> _PROBLEM DESCRIPTION_
Reproduce every line of the records below verbatim, keeping the original order.

•••

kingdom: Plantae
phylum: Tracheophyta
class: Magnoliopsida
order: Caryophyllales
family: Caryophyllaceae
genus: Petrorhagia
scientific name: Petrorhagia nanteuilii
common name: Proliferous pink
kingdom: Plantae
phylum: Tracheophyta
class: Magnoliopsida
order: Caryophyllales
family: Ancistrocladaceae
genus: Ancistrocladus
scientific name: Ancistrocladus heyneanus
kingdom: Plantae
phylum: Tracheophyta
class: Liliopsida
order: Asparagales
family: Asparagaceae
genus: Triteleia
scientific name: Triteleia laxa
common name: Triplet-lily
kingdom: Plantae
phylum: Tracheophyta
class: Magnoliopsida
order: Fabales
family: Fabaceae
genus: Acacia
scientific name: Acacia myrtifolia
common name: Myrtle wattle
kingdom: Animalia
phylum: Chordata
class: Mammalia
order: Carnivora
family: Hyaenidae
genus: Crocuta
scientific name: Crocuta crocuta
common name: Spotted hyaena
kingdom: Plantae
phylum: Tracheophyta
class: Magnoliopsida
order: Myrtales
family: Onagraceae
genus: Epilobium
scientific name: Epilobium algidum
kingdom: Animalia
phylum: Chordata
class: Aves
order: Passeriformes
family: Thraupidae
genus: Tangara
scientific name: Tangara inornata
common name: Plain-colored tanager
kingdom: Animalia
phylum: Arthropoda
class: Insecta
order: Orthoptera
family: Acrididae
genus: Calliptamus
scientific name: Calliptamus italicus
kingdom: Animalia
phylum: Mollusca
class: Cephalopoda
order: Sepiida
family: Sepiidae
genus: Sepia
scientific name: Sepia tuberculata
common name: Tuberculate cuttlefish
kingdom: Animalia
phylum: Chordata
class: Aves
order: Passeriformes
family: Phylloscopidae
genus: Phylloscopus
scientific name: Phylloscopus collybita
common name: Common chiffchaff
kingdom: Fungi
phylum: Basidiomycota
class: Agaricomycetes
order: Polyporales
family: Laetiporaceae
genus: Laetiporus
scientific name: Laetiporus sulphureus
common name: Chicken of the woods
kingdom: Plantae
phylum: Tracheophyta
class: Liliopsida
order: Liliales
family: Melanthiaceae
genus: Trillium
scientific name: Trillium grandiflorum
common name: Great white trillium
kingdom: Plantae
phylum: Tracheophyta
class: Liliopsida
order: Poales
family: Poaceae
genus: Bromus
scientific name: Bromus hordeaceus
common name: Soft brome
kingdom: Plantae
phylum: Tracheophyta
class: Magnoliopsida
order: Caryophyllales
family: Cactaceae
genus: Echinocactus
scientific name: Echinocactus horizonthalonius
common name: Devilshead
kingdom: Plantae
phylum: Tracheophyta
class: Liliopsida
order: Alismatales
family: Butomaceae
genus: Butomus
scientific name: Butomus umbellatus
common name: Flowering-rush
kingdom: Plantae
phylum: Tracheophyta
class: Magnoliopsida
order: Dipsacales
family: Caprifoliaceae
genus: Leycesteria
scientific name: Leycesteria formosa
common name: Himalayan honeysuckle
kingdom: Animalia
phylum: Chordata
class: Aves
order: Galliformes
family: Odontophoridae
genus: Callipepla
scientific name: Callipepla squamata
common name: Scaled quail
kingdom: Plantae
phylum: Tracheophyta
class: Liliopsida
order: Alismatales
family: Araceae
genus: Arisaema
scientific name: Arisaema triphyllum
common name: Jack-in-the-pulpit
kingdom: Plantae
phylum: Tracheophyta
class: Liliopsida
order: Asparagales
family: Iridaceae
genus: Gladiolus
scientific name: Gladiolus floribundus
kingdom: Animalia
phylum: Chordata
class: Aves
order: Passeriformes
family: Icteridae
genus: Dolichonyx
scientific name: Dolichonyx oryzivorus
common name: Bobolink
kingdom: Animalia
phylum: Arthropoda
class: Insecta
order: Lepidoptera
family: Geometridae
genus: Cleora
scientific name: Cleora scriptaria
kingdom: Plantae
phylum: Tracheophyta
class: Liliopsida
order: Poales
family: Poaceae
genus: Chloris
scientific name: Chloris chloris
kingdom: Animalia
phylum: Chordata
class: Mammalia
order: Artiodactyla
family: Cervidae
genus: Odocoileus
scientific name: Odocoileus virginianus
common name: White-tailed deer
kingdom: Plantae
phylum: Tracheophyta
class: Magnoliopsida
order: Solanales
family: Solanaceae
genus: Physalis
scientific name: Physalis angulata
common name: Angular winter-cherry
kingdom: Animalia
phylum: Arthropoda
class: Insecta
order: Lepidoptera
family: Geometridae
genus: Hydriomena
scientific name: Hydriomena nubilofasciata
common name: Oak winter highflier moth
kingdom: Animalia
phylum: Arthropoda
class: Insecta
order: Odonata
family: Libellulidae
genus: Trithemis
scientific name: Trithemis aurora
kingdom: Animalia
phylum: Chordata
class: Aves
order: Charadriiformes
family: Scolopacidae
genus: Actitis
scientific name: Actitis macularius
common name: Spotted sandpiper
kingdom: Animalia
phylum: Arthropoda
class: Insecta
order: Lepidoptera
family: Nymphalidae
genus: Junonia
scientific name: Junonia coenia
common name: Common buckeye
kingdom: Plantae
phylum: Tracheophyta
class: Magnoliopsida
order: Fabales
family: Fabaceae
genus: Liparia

•••

> _FINAL ANSWER_
kingdom: Plantae
phylum: Tracheophyta
class: Magnoliopsida
order: Caryophyllales
family: Caryophyllaceae
genus: Petrorhagia
scientific name: Petrorhagia nanteuilii
common name: Proliferous pink
kingdom: Plantae
phylum: Tracheophyta
class: Magnoliopsida
order: Caryophyllales
family: Ancistrocladaceae
genus: Ancistrocladus
scientific name: Ancistrocladus heyneanus
kingdom: Plantae
phylum: Tracheophyta
class: Liliopsida
order: Asparagales
family: Asparagaceae
genus: Triteleia
scientific name: Triteleia laxa
common name: Triplet-lily
kingdom: Plantae
phylum: Tracheophyta
class: Magnoliopsida
order: Fabales
family: Fabaceae
genus: Acacia
scientific name: Acacia myrtifolia
common name: Myrtle wattle
kingdom: Animalia
phylum: Chordata
class: Mammalia
order: Carnivora
family: Hyaenidae
genus: Crocuta
scientific name: Crocuta crocuta
common name: Spotted hyaena
kingdom: Plantae
phylum: Tracheophyta
class: Magnoliopsida
order: Myrtales
family: Onagraceae
genus: Epilobium
scientific name: Epilobium algidum
kingdom: Animalia
phylum: Chordata
class: Aves
order: Passeriformes
family: Thraupidae
genus: Tangara
scientific name: Tangara inornata
common name: Plain-colored tanager
kingdom: Animalia
phylum: Arthropoda
class: Insecta
order: Orthoptera
family: Acrididae
genus: Calliptamus
scientific name: Calliptamus italicus
kingdom: Animalia
phylum: Mollusca
class: Cephalopoda
order: Sepiida
family: Sepiidae
genus: Sepia
scientific name: Sepia tuberculata
common name: Tuberculate cuttlefish
kingdom: Animalia
phylum: Chordata
class: Aves
order: Passeriformes
family: Phylloscopidae
genus: Phylloscopus
scientific name: Phylloscopus collybita
common name: Common chiffchaff
kingdom: Fungi
phylum: Basidiomycota
class: Agaricomycetes
order: Polyporales
family: Laetiporaceae
genus: Laetiporus
scientific name: Laetiporus sulphureus
common name: Chicken of the woods
kingdom: Plantae
phylum: Tracheophyta
class: Liliopsida
order: Liliales
family: Melanthiaceae
genus: Trillium
scientific name: Trillium grandiflorum
common name: Great white trillium
kingdom: Plantae
phylum: Tracheophyta
class: Liliopsida
order: Poales
family: Poaceae
genus: Bromus
scientific name: Bromus hordeaceus
common name: Soft brome
kingdom: Plantae
phylum: Tracheophyta
class: Magnoliopsida
order: Caryophyllales
family: Cactaceae
genus: Echinocactus
scientific name: Echinocactus horizonthalonius
common name: Devilshead
kingdom: Plantae
phylum: Tracheophyta
class: Liliopsida
order: Alismatales
family: Butomaceae
genus: Butomus
scientific name: Butomus umbellatus
common name: Flowering-rush
kingdom: Plantae
phylum: Tracheophyta
class: Magnoliopsida
order: Dipsacales
family: Caprifoliaceae
genus: Leycesteria
scientific name: Leycesteria formosa
common name: Himalayan honeysuckle
kingdom: Animalia
phylum: Chordata
class: Aves
order: Galliformes
family: Odontophoridae
genus: Callipepla
scientific name: Callipepla squamata
common name: Scaled quail
kingdom: Plantae
phylum: Tracheophyta
class: Liliopsida
order: Alismatales
family: Araceae
genus: Arisaema
scientific name: Arisaema triphyllum
common name: Jack-in-the-pulpit
kingdom: Plantae
phylum: Tracheophyta
class: Liliopsida
order: Asparagales
family: Iridaceae
genus: Gladiolus
scientific name: Gladiolus floribundus
kingdom: Animalia
phylum: Chordata
class: Aves
order: Passeriformes
family: Icteridae
genus: Dolichonyx
scientific name: Dolichonyx oryzivorus
common name: Bobolink
kingdom: Animalia
phylum: Arthropoda
class: Insecta
order: Lepidoptera
family: Geometridae
genus: Cleora
scientific name: Cleora scriptaria
kingdom: Plantae
phylum: Tracheophyta
class: Liliopsida
order: Poales
family: Poaceae
genus: Chloris
scientific name: Chloris chloris
kingdom: Animalia
phylum: Chordata
class: Mammalia
order: Artiodactyla
family: Cervidae
genus: Odocoileus
scientific name: Odocoileus virginianus
common name: White-tailed deer
kingdom: Plantae
phylum: Tracheophyta
class: Magnoliopsida
order: Solanales
family: Solanaceae
genus: Physalis
scientific name: Physalis angulata
common name: Angular winter-cherry
kingdom: Animalia
phylum: Arthropoda
class: Insecta
order: Lepidoptera
family: Geometridae
genus: Hydriomena
scientific name: Hydriomena nubilofasciata
common name: Oak winter highflier moth
kingdom: Animalia
phylum: Arthropoda
class: Insecta
order: Odonata
family: Libellulidae
genus: Trithemis
scientific name: Trithemis aurora
kingdom: Animalia
phylum: Chordata
class: Aves
order: Charadriiformes
family: Scolopacidae
genus: Actitis
scientific name: Actitis macularius
common name: Spotted sandpiper
kingdom: Animalia
phylum: Arthropoda
class: Insecta
order: Lepidoptera
family: Nymphalidae
genus: Junonia
scientific name: Junonia coenia
common name: Common buckeye
kingdom: Plantae
phylum: Tracheophyta
class: Magnoliopsida
order: Fabales
family: Fabaceae
genus: Liparia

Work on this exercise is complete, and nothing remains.